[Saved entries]
BEGIN

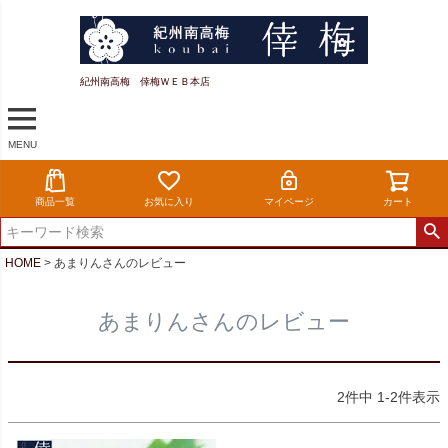
紀州南高梅 倖梅ＷＥＢ本店
MENU
商品一覧
お気に入り
マイページ
カート
HOME
あまりんさんのレビュー
あまりんさんのレビュー
2
件中
1
-
2
件表示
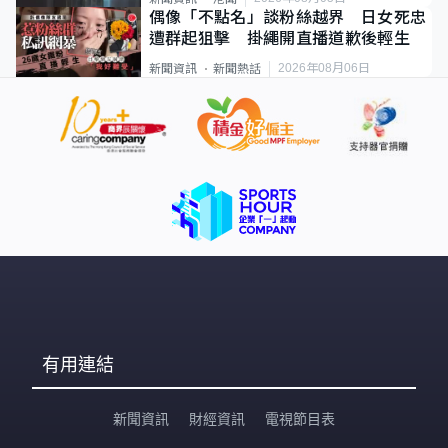
偶像「不點名」談粉絲越界 日女死忠
遭群起狙擊 掛繩開直播道歉後輕生
2026年08月06日
新聞資訊
新聞熱話
有用連結
新聞資訊
財經資訊
電視節目表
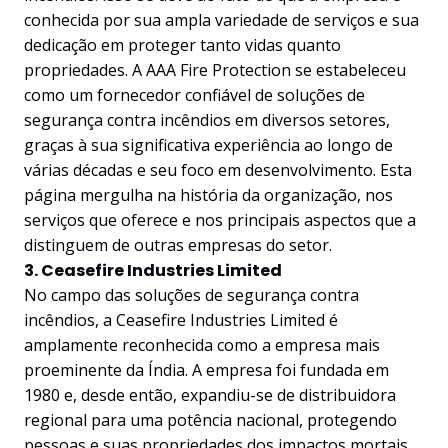
conhecida por sua ampla variedade de serviços e sua
dedicação em proteger tanto vidas quanto
propriedades. A AAA Fire Protection se estabeleceu
como um fornecedor confiável de soluções de
segurança contra incêndios em diversos setores,
graças à sua significativa experiência ao longo de
várias décadas e seu foco em desenvolvimento. Esta
página mergulha na história da organização, nos
serviços que oferece e nos principais aspectos que a
distinguem de outras empresas do setor.
3. Ceasefire Industries Limited
No campo das soluções de segurança contra
incêndios, a Ceasefire Industries Limited é
amplamente reconhecida como a empresa mais
proeminente da Índia. A empresa foi fundada em
1980 e, desde então, expandiu-se de distribuidora
regional para uma potência nacional, protegendo
pessoas e suas propriedades dos impactos mortais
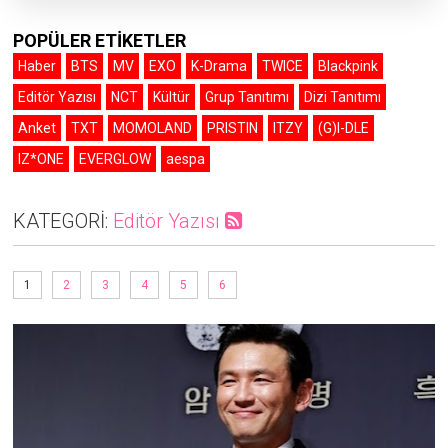
POPÜLER ETİKETLER
Haber
BTS
MV
EXO
K-Drama
TWICE
Blackpink
Editör Yazısı
NCT
Kültür
Grup Tanıtımı
Dizi Tanıtımı
Anket
TXT
MOMOLAND
PRISTIN
ITZY
(G)I-DLE
IZ*ONE
EVERGLOW
aespa
KATEGORİ:
Editör Yazısı
1
2
3
4
5
6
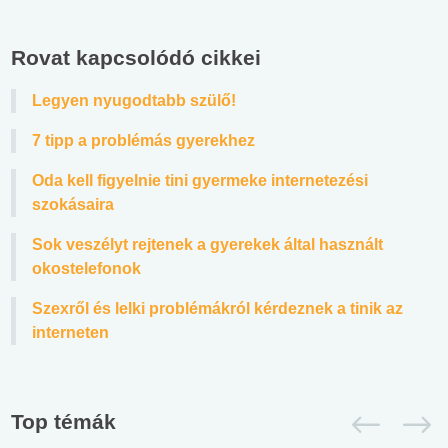
Rovat kapcsolódó cikkei
Legyen nyugodtabb szülő!
7 tipp a problémás gyerekhez
Oda kell figyelnie tini gyermeke internetezési
szokásaira
Sok veszélyt rejtenek a gyerekek által használt
okostelefonok
Szexről és lelki problémákról kérdeznek a tinik az
interneten
Top témák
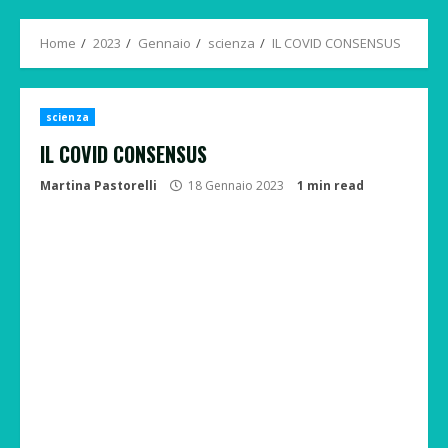
Menu
Home
2023
Gennaio
scienza
IL COVID CONSENSUS
scienza
IL COVID CONSENSUS
Martina Pastorelli
18 Gennaio 2023
1 min read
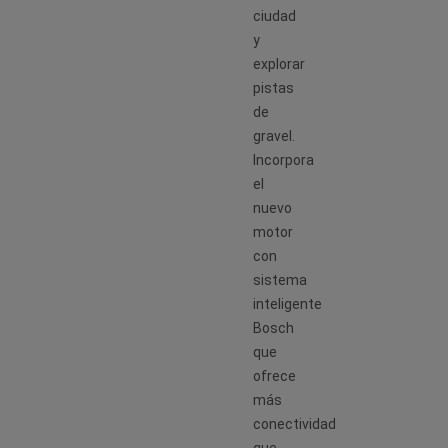
ciudad
y
explorar
pistas
de
gravel.
Incorpora
el
nuevo
motor
con
sistema
inteligente
Bosch
que
ofrece
más
conectividad
que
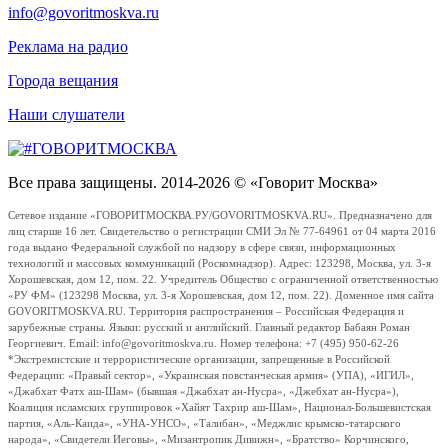
info@govoritmoskva.ru
Реклама на радио
Города вещания
Наши слушатели
Все права защищены. 2014-2026 © «Говорит Москва»
Сетевое издание «ГОВОРИТМОСКВА.РУ/GOVORITMOSKVA.RU». Предназначено для
лиц старше 16 лет. Свидетельство о регистрации СМИ Эл № 77-64961 от 04 марта 2016
года выдано Федеральной службой по надзору в сфере связи, информационных
технологий и массовых коммуникаций (Роскомнадзор). Адрес: 123298, Москва, ул. 3-я
Хорошевская, дом 12, пом. 22. Учредитель Общество с ограниченной ответственностью
«РУ ФМ» (123298 Москва, ул. 3-я Хорошевская, дом 12, пом. 22). Доменное имя сайта
GOVORITMOSKVA.RU. Территория распространения – Российская Федерация и
зарубежные страны. Языки: русский и английский. Главный редактор Бабаян Роман
Георгиевич. Email: info@govoritmoskva.ru. Номер телефона: +7 (495) 950-62-26
*Экстремистские и террористические организации, запрещенные в Российской
Федерации: «Правый сектор», «Украинская повстанческая армия» (УПА), «ИГИЛ»,
«Джабхат Фатх аш-Шам» (бывшая «Джабхат ан-Нусра», «Джебхат ан-Нусра»),
Коалиция исламских группировок «Хайят Тахрир аш-Шам», Национал-Большевистская
партия, «Аль-Каида», «УНА-УНСО», «Талибан», «Меджлис крымско-татарского
народа», «Свидетели Иеговы», «Мизантропик Дивижн», «Братство» Корчинского,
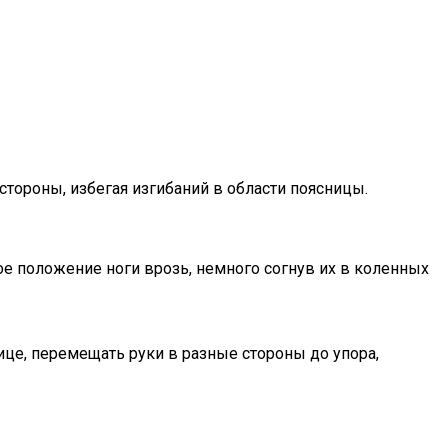
стороны, избегая изгибаний в области поясницы.
е положение ноги врозь, немного согнув их в коленных
ице, перемещать руки в разные стороны до упора,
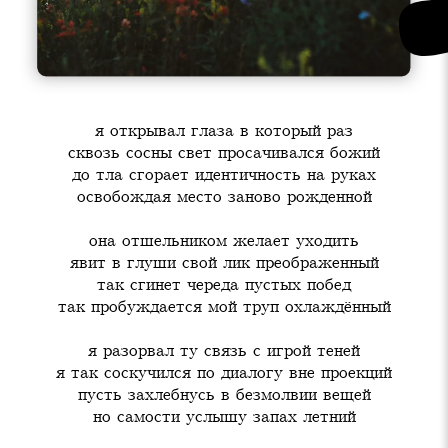
я открывал глаза в который раз

сквозь сосны свет просачивался божий

до тла сгорает идентичность на руках

освобождая место заново рожденной
она отшельником желает уходить

явит в глуши свой лик преображенный

так сгинет череда пустых побед

так пробуждается мой труп охлаждённый
я разорвал ту связь с игрой теней

я так соскучился по диалогу вне проекций

пусть захлебнусь в безмолвии вещей

но самости услышу запах летний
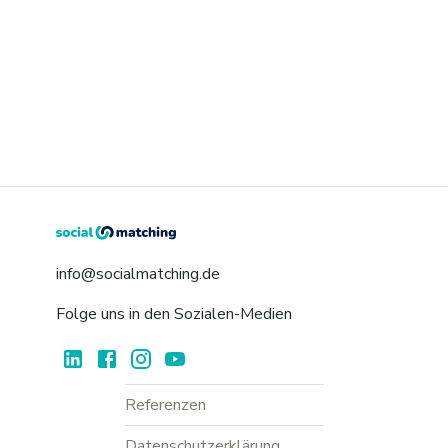
info@socialmatching.de
Folge uns in den Sozialen-Medien
Referenzen
Datenschutzerklärung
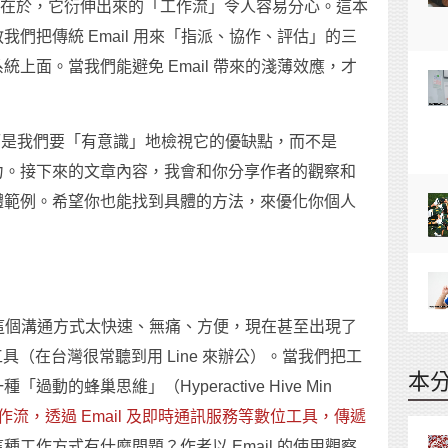
的問題就出在於，它衍伸出來的「工作流」令人容易分心。這本
們把傳統 Email 用來「指派、協作、評估」的三
上面。當我們能避免 Email 帶來的淺薄效應，才
，而是我們要「有意識」地檢視它的優缺點，而不是
力。接下來的文章內容，我會和你分享作者的觀察和
體範例。希望你也能找到具體的方法，來優化你個人
因為這個溝通方式太快速、無痛、方便，現在甚至出現了
通訊工具（在台灣很常聽到用 Line 來辦公）。當我們把工
本
的蜂巢思維」（Hyperactive Hive Min
流，透過 Email 及即時通訊服務等數位工具，傳遞
種工作方式有什麼問題？作者以 Email 的使用觀察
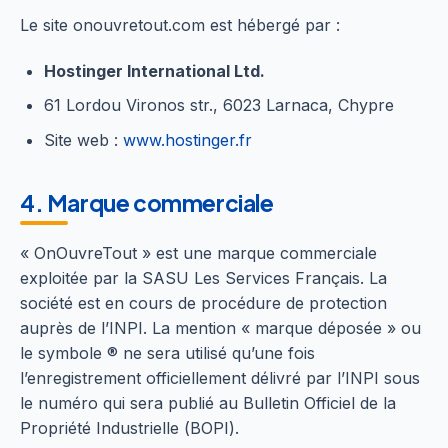
Le site onouvretout.com est hébergé par :
Hostinger International Ltd.
61 Lordou Vironos str., 6023 Larnaca, Chypre
Site web :
www.hostinger.fr
4. Marque commerciale
« OnOuvreTout » est une marque commerciale
exploitée par la SASU Les Services Français. La
société est en cours de procédure de protection
auprès de l’INPI. La mention « marque déposée » ou
le symbole ® ne sera utilisé qu’une fois
l’enregistrement officiellement délivré par l’INPI sous
le numéro qui sera publié au Bulletin Officiel de la
Propriété Industrielle (BOPI).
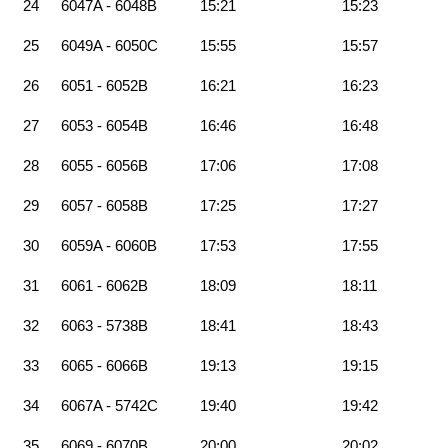
24
6047A - 6048B
15:21
15:23
25
6049A - 6050C
15:55
15:57
26
6051 - 6052B
16:21
16:23
27
6053 - 6054B
16:46
16:48
28
6055 - 6056B
17:06
17:08
29
6057 - 6058B
17:25
17:27
30
6059A - 6060B
17:53
17:55
31
6061 - 6062B
18:09
18:11
32
6063 - 5738B
18:41
18:43
33
6065 - 6066B
19:13
19:15
34
6067A - 5742C
19:40
19:42
35
6069 - 6070B
20:00
20:02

END

### Directions for this task
Wherever "sera" occurs in the entries above, copy the line it sits on.

### Solution to the exercise
le symbole ® ne sera utilisé qu’une fois
le numéro qui sera publié au Bulletin Officiel de la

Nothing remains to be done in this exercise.